1. What the official action said and where it’s posted
The central public record is the presidential proclamation titled “Granting Pardons And Commutation Of Sentences For Certain Offenses Relating To The Events At Or Near The United States Capitol On January 6, 2021,” posted on the White House website, which explicitly commuted the sentences of specified individuals and directed the Attorney General to issue certificates of pardon and to pursue dismissal of related pending indictments [1]. The Justice Department’s Office of the Pardon Attorney also published a companion page noting it was ready to issue certificates of pardon in accordance with the proclamation and explaining its administrative role in effectuating the clemency [2].
2. Who was commuted — the 14 named defendants
The proclamation’s text lists 14 people whose sentences were commuted to time served as of January 20, 2025; reporting repeatedly identifies these individuals as members or leaders of the Oath Keepers and Proud Boys and notes many had been convicted of seditious-conspiracy-related offenses — high-profile examples cited by outlets include Stewart Rhodes and other leaders tied to militia and extremist group prosecutions [1] [5] [6]. The BBC and Stanford Law reporting emphasize that these 14 commutations left convictions on the record even as those individuals were released from custody [5] [6].

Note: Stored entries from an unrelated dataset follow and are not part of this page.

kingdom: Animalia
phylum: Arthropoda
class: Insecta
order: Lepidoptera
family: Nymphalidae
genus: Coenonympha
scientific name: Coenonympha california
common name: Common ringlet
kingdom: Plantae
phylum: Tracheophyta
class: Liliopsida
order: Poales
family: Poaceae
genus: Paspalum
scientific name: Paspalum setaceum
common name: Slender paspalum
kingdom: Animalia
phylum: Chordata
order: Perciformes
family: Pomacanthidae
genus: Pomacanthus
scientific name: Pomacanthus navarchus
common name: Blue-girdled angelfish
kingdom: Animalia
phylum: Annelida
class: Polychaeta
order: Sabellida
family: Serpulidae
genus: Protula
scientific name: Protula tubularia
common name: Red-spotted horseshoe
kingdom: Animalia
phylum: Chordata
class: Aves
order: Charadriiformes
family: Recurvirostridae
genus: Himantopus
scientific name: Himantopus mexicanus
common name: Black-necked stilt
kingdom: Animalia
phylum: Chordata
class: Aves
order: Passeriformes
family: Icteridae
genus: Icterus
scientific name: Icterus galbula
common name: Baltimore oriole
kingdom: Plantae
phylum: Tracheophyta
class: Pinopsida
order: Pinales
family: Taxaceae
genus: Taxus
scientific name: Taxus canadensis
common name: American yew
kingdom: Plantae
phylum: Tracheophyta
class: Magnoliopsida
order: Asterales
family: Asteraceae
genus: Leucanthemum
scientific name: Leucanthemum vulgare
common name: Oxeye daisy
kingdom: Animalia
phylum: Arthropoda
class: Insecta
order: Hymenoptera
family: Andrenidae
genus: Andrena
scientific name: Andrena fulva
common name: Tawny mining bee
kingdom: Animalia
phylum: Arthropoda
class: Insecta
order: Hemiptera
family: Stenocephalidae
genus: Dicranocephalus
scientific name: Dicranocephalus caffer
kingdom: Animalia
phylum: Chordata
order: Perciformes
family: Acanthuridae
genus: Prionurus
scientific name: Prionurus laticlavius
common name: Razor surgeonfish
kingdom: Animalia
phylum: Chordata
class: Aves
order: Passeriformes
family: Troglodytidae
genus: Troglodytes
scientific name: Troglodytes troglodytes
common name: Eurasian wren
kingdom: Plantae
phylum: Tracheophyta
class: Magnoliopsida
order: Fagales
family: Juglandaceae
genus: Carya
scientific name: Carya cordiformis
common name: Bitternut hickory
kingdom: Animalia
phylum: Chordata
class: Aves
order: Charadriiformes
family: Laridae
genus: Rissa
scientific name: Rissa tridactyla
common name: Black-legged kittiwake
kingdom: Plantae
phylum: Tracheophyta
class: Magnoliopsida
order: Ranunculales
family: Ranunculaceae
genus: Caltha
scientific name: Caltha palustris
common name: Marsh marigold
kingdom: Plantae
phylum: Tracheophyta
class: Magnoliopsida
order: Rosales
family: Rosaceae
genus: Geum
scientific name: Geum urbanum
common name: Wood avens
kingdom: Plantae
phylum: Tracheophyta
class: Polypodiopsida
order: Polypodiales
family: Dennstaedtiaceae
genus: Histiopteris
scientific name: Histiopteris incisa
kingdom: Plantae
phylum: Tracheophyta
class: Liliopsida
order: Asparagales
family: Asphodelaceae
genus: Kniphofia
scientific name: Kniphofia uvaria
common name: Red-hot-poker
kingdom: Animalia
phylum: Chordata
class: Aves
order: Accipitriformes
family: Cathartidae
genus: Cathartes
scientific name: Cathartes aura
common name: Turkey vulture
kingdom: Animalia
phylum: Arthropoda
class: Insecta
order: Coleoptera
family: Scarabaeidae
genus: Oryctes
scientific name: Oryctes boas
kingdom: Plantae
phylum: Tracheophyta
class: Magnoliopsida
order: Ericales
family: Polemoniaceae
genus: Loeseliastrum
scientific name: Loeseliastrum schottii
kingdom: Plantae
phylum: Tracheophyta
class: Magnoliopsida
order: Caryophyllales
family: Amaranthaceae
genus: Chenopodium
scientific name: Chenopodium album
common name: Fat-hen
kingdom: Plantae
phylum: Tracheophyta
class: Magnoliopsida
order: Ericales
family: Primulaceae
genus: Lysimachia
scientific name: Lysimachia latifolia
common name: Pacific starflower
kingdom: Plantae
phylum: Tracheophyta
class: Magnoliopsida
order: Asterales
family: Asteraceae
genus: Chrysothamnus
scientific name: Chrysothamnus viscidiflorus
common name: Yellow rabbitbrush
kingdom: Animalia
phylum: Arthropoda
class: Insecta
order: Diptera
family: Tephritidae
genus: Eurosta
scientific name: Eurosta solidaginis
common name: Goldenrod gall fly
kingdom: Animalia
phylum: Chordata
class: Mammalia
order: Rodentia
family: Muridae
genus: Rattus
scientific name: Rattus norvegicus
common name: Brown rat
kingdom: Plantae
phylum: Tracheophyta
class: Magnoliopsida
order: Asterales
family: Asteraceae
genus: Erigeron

3. Who received blanket pardons and the estimated scale
Beyond the 14 commutations, the proclamation ordered “a full, complete and unconditional pardon to all other individuals convicted of offenses related to events that occurred at or near the United States Capitol on January 6, 2021,” a sweeping phrase that federal officials, journalists and legal analysts have estimated covered roughly 1,500–1,600 defendants who had been charged or convicted in January 6 cases [1] [3] [4]. Newsweek, Reuters, The Guardian and other outlets compiled lists or counts shortly after the action, and legal scholars flagged the scale and novelty of such a broad, group-based pardon [3] [7] [8] [6].
4. Where reporters and researchers find consolidated records and lists
Researchers rely primarily on three sources: the White House proclamation itself for the legal directive [1], the Justice Department/Office of the Pardon Attorney for implementation details and certificate issuance [2], and major news organizations that have compiled names and counts — for example Newsweek’s “full list” and BBC coverage that lists the 14 commuted defendants — which serve as accessible catalogs when official list-keeping lags or omits granular identifiers [3] [5]. Wikipedia has also aggregated reporting into a single article summarizing the action and named beneficiaries, but it is derivative of primary government postings and media reporting [4].
5. Legal ambiguity, disputes and downstream records battles
Legal commentators and news outlets emphasize that the proclamation’s broad language created disputes over who qualified, how pardons apply to related non-January-6 charges, and what administrative role the DOJ would play in defining coverage — matters that spawned litigation and internal DOJ questions about implementation [9] [1]. Reuters and academic sources reported immediate consequences — including threats and advocacy by pardoned individuals and new legal fights over the scope and meaning of the pardons — meaning that contemporaneous media and DOJ follow-ups remain the primary way to track changing official records and prosecutions post-clemency [7] [6].
6. Bottom line for the public record
The authoritative published records of these actions are the White House proclamation (text and instructions) and the Justice Department/Office of the Pardon Attorney’s implementation pages; journalists and legal scholars have used those documents to report that 14 named Oath Keepers/Proud Boys had sentences commuted and that a blanket pardon was issued to roughly 1,500–1,600 other defendants, with media lists filling in names and post-pardon developments [1] [2] [3] [5]. Where questions remain — about exact counts, individual identity matching, or later supplemental pardons — the official pages and major investigative outlets are the sources to watch; this analysis relies on those published records and contemporaneous reporting [1] [2] [3].